**WHAT YOU WILL DO**
Repeat every entry in full. Match each line exactly.

**GIVEN RECORDS**
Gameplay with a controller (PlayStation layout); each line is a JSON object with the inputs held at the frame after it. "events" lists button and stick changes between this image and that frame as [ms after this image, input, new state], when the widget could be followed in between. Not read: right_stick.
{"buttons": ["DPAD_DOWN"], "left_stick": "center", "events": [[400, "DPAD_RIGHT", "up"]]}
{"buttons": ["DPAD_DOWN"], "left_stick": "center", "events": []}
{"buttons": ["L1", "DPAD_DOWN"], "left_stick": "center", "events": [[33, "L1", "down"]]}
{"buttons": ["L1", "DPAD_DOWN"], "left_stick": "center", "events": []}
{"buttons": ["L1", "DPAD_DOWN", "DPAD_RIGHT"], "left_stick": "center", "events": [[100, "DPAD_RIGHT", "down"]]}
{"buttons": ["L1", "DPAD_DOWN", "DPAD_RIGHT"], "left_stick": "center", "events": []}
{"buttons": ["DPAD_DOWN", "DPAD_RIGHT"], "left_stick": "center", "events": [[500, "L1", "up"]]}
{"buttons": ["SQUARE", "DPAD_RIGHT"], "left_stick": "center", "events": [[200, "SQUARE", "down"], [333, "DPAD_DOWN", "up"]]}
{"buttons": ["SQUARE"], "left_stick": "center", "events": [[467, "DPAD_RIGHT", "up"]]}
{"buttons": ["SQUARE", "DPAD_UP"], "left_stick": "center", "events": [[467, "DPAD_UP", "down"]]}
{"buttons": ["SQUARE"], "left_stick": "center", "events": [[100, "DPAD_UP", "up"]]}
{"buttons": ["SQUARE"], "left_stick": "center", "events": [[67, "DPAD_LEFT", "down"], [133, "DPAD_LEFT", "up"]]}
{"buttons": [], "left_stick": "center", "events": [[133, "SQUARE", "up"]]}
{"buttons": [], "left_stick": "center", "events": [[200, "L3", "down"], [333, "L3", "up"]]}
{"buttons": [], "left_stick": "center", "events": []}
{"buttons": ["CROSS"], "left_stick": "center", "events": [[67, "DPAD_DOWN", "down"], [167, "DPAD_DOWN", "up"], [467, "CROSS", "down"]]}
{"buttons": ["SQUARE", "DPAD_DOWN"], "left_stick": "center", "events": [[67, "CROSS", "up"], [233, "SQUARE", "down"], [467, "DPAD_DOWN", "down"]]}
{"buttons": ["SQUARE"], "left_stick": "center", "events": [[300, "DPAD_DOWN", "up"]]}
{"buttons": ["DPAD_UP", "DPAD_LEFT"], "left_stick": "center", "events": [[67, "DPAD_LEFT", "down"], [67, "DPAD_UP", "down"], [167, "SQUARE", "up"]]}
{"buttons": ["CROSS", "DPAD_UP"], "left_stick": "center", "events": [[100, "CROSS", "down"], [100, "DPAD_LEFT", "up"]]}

**RESULT BELOW**
Gameplay with a controller (PlayStation layout); each line is a JSON object with the inputs held at the frame after it. "events" lists button and stick changes between this image and that frame as [ms after this image, input, new state], when the widget could be followed in between. Not read: right_stick.
{"buttons": ["DPAD_DOWN"], "left_stick": "center", "events": [[400, "DPAD_RIGHT", "up"]]}
{"buttons": ["DPAD_DOWN"], "left_stick": "center", "events": []}
{"buttons": ["L1", "DPAD_DOWN"], "left_stick": "center", "events": [[33, "L1", "down"]]}
{"buttons": ["L1", "DPAD_DOWN"], "left_stick": "center", "events": []}
{"buttons": ["L1", "DPAD_DOWN", "DPAD_RIGHT"], "left_stick": "center", "events": [[100, "DPAD_RIGHT", "down"]]}
{"buttons": ["L1", "DPAD_DOWN", "DPAD_RIGHT"], "left_stick": "center", "events": []}
{"buttons": ["DPAD_DOWN", "DPAD_RIGHT"], "left_stick": "center", "events": [[500, "L1", "up"]]}
{"buttons": ["SQUARE", "DPAD_RIGHT"], "left_stick": "center", "events": [[200, "SQUARE", "down"], [333, "DPAD_DOWN", "up"]]}
{"buttons": ["SQUARE"], "left_stick": "center", "events": [[467, "DPAD_RIGHT", "up"]]}
{"buttons": ["SQUARE", "DPAD_UP"], "left_stick": "center", "events": [[467, "DPAD_UP", "down"]]}
{"buttons": ["SQUARE"], "left_stick": "center", "events": [[100, "DPAD_UP", "up"]]}
{"buttons": ["SQUARE"], "left_stick": "center", "events": [[67, "DPAD_LEFT", "down"], [133, "DPAD_LEFT", "up"]]}
{"buttons": [], "left_stick": "center", "events": [[133, "SQUARE", "up"]]}
{"buttons": [], "left_stick": "center", "events": [[200, "L3", "down"], [333, "L3", "up"]]}
{"buttons": [], "left_stick": "center", "events": []}
{"buttons": ["CROSS"], "left_stick": "center", "events": [[67, "DPAD_DOWN", "down"], [167, "DPAD_DOWN", "up"], [467, "CROSS", "down"]]}
{"buttons": ["SQUARE", "DPAD_DOWN"], "left_stick": "center", "events": [[67, "CROSS", "up"], [233, "SQUARE", "down"], [467, "DPAD_DOWN", "down"]]}
{"buttons": ["SQUARE"], "left_stick": "center", "events": [[300, "DPAD_DOWN", "up"]]}
{"buttons": ["DPAD_UP", "DPAD_LEFT"], "left_stick": "center", "events": [[67, "DPAD_LEFT", "down"], [67, "DPAD_UP", "down"], [167, "SQUARE", "up"]]}
{"buttons": ["CROSS", "DPAD_UP"], "left_stick": "center", "events": [[100, "CROSS", "down"], [100, "DPAD_LEFT", "up"]]}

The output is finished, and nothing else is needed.